NICOSIA, Cyprus (AP) — The president of Cyprus took to the airwaves on Tuesday to defend his proposal for a more decentralized federal government he contended would function better if a reunification deal is reached with the ethnically divided nation's breakaway Turkish Cypriots.
President Nicos Anastasiades said that giving more authority to the island's Greek Cypriot and Turkish Cypriot zones would reduce deadlocks in decision-making at the federal level and make a peace accord more successful.
Anastasiades didn't specify which responsibilities would be deferred to the zones, but said during a televised news conference that any decentralization wouldn't compromise Cyprus' territorial integrity, sovereignty, security or economy.
He said granting more power to either zone to decide on issues of "direct concern" would ease Turkish Cypriot concerns of domination by the majority Greek Cypriots and would roll back veto powers Turkish Cypriots seek in decision making on a federal level.

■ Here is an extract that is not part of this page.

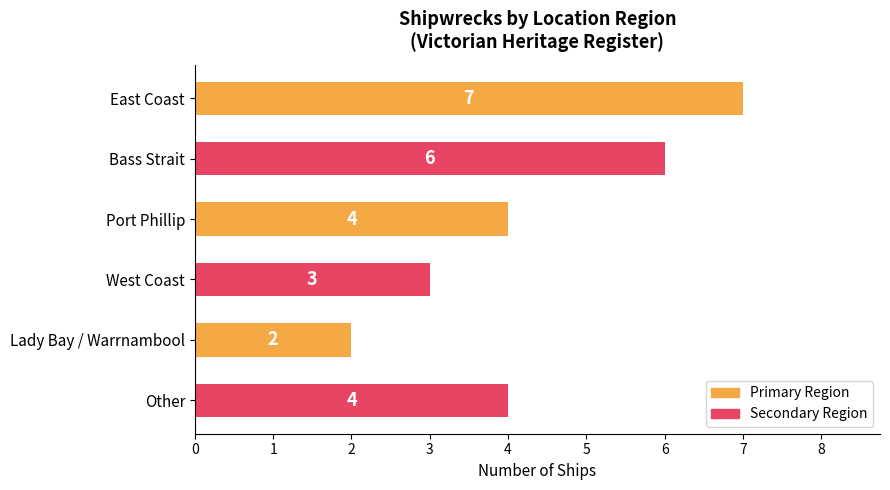

What is the maximum value shown in the chart?

7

A lesser risk of deadlock would alternately assuage Greek Cypriot fears that a peace deal could collapse and slide control of the island to Turkey which wants to keep troops in Cyprus and the right to military intervene as part of an accord, said Anastasiades.
Anastasiades has faced criticism that his proposal deviates from the federal model on which peace negotiations have been based since Cyprus split along ethnic lines in 1974 when Turkey invaded after a coup by supporters of union with Greece.
He reaffirmed his commitment to seeking a deal based on two-zone federal model in line with his predecessors.
United Nations envoy Jane Holl Lute is continuing contacts to determine with there's fertile ground to resume peace talks after the last round of negotiations collapsed in July, 2017.